I then decided to make some guesses on what the “etc.” might include. If I were to guess at the qualities Edmonds was strong in (and I don’t mind guessing because this is quack science anyway, though my enthusiasm was tempered by the gross racism found rampant in phrenology and physiognomy), I would guess the following:

  • Inhabitiveness. Love of home, patriotism;
  • Self-esteem. Gives confidence in the exercise of courage and judgment;
  • Firmness. Working with Combativeness, it produces determined bravery;
  • Imitation. This attribute mostly calls for people to become more refined by imitating others, but it also refers to imitation in common modes of doing and acting;
  • Individuality. Eager to see all that may be seen and nothing escapes their attention;
  • Locality. Remembers where things or places are in respect to themselves; they will remember roads and places and directions in a town (here is where I would completely fail as a spy);
  • Time. Remembers dates and times but also has a sense of time/how long things take; and
  • Finally, I think Edmonds would have been low on Cautiousness, which can cloud over all manifestations, paralyzing courage, energy, determination, and Hope.
Outline of a human head showing the locations of the mental organs. Below the head are brief descriptions of each mental organ.
Model head image from Heads and Faces, and How to Study Them, a Manual of Phrenology and Physiognomy for the People, 1887.

 

Lest we get too excited about lady nurses/spies and their exciting phrenological aspects, Scientific Phrenology reminds us that a woman like Edmonds is an exception, because as Hollander says, the average woman is less intellectual and more emotional than the average man “because of their mammary glands […], their sexual organs being concealed in the pelvis […]”, and various differences in their brains, such as their smaller frontal lobes.

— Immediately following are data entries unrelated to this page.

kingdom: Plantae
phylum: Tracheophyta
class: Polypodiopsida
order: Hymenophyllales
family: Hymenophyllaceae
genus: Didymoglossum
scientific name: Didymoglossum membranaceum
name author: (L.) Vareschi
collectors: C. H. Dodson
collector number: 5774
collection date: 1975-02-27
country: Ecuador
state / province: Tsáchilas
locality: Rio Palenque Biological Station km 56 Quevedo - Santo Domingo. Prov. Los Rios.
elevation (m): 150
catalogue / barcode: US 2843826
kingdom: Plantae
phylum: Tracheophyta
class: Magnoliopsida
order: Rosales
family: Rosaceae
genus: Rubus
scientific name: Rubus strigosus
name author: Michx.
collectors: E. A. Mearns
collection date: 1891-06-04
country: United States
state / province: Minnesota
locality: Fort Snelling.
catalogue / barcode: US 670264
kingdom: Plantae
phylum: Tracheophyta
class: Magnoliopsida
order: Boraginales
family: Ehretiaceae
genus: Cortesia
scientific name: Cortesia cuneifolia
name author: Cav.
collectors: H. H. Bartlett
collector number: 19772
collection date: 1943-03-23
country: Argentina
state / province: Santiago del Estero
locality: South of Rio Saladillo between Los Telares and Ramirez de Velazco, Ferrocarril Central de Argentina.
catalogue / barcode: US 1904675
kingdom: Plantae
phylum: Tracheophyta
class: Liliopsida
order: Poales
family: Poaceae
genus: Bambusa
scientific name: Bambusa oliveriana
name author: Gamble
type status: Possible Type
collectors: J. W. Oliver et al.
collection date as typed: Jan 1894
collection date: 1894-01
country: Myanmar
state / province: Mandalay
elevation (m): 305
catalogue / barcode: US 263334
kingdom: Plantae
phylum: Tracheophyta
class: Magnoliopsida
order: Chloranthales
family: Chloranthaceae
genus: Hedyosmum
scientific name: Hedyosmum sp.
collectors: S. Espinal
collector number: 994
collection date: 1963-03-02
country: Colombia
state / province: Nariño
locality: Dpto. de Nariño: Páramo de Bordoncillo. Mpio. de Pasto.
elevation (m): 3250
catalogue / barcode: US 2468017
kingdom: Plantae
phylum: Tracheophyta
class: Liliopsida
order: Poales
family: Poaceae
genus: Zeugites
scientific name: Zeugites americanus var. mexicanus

Oh, phrenology, also a friend to misogyny.

This sort of reasoning is, of course, one of the reasons I seek out women in medicine, science, and life. And so we do not end on the sour note of misogyny, you can find meaningful resources on this LibGuide about women and their work in science and medicine.

Photograph of nurse Florence Gaynor, a Black woman wearing a Black dress, seated at a table holding an award plaque while other women stand behind her.
From the Florence Small Gaynor scrapbook, 1970-1972, manuscript.

 

One thought on “The Stuff of Spies”

  1. Great post! This content fits so well with a first year seminar I’m teaching this term on Gender & Science so I posted a link on our course Sakai site. We’ve just gone through several weeks of history of anatomy & medicine & racial science.